In enkele EU-lidstaten, zoals Frankrijk, Spanje en Italië, zijn deze reserves ondeelbaar, in de zin dat ze zelfs in geval van liquidatie niet onder de leden mogen worden verdeeld, maar moeten worden gebruikt voor de ontwikkeling van de coöperatieve beweging. Ondeelbare reserves hebben zich bewezen als een krachtig middel om demutualisering, het opgeven van de coöperatieve ondernemingsvorm, tegen te gaan.

5.16

In enkele landen zijn wettelijke bepalingen ingevoerd om externe partijen de mogelijkheid te geven om durfkapitaal aan coöperaties te verstrekken, zowel met als zonder stemrecht (zoals de „socio sovventore” in de Italiaanse wet nr. 59/1992). Voor dit doel zijn speciale instellingen opgericht, zoals in Italië de ontwikkelingsfondsen voor coöperaties (Fondi mutualistici) en de Cooperazione Finanza Impresa (CFI), in Frankrijk het investeringsfonds IDES en in Spanje de investeringsstructuren van de Mondragón-groep. Deze instellingen hebben coöperaties ook in staat gesteld om hun dialoog met andere financiële instellingen te verbeteren.

Brussel, 25 april 2012

De voorzitter van het Europees Economisch en Sociaal Comité

Staffan NILSSON


(1)  COM(2012) 7. Herstructurering en anticipatie op veranderingen: uit de recente ervaring te trekken lessen.
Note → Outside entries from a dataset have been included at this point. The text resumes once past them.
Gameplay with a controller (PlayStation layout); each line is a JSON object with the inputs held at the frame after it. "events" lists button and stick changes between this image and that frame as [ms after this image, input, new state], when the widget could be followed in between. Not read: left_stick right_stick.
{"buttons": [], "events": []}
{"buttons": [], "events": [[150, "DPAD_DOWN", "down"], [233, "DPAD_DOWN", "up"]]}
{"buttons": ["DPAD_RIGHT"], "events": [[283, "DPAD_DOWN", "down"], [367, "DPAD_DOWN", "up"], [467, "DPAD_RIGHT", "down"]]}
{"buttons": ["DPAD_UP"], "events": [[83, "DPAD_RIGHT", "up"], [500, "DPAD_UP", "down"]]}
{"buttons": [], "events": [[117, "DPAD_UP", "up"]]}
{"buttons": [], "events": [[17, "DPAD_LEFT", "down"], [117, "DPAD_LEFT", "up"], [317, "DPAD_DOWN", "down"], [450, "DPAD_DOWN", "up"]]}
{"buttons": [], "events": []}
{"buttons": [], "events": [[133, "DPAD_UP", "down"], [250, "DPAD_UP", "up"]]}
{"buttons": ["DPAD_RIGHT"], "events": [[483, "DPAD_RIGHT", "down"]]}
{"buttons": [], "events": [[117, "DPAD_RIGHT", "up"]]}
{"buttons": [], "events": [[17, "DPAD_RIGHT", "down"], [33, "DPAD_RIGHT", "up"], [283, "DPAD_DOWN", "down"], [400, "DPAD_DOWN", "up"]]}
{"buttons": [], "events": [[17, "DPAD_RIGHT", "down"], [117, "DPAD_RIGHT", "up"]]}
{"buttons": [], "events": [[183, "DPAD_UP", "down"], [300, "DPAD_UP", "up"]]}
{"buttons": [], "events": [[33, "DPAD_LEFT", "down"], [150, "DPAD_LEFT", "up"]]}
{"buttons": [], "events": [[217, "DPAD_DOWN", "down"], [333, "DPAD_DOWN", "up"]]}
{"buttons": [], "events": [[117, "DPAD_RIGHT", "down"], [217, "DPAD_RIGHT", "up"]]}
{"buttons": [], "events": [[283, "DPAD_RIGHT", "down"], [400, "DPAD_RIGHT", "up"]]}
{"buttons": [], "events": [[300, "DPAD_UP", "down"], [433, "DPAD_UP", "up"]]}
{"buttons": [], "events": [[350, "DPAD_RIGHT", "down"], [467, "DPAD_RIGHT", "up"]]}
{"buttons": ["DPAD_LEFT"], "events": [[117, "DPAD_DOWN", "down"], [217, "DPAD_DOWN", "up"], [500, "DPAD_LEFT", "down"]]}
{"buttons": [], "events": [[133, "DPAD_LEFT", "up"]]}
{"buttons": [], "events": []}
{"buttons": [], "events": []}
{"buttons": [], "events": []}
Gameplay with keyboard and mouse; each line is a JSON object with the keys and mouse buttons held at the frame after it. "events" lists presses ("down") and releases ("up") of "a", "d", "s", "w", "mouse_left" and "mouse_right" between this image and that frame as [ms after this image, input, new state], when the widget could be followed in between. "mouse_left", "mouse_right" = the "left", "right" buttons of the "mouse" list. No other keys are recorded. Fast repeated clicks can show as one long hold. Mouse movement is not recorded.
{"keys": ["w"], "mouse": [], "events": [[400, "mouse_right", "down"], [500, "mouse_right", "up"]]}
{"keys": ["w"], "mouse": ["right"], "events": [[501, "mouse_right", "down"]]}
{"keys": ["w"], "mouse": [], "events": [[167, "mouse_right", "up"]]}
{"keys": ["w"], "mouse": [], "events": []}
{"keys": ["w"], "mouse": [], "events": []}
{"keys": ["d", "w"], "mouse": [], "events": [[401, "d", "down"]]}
(2)  COM(2005) 120. Herstructureringen en werkgelegenheid - Anticiperen op en begeleiden van herstructureringen met het oog op de ontwikkeling van de werkgelegenheid: de rol van de Europese Unie.

(3)  COM(2001) 366. De bevordering van een Europees kader voor de sociale verantwoordelijkheid van bedrijven.

(4)  COM(2004) 18. Over de bevordering van coöperatieve vennootschappen in Europa.

(5)  COM(2006) 117. Uitvoering van het communautair Lissabonprogramma voor groei en werkgelegenheid: Overdracht van ondernemingen – Continuïteit door een nieuwe start.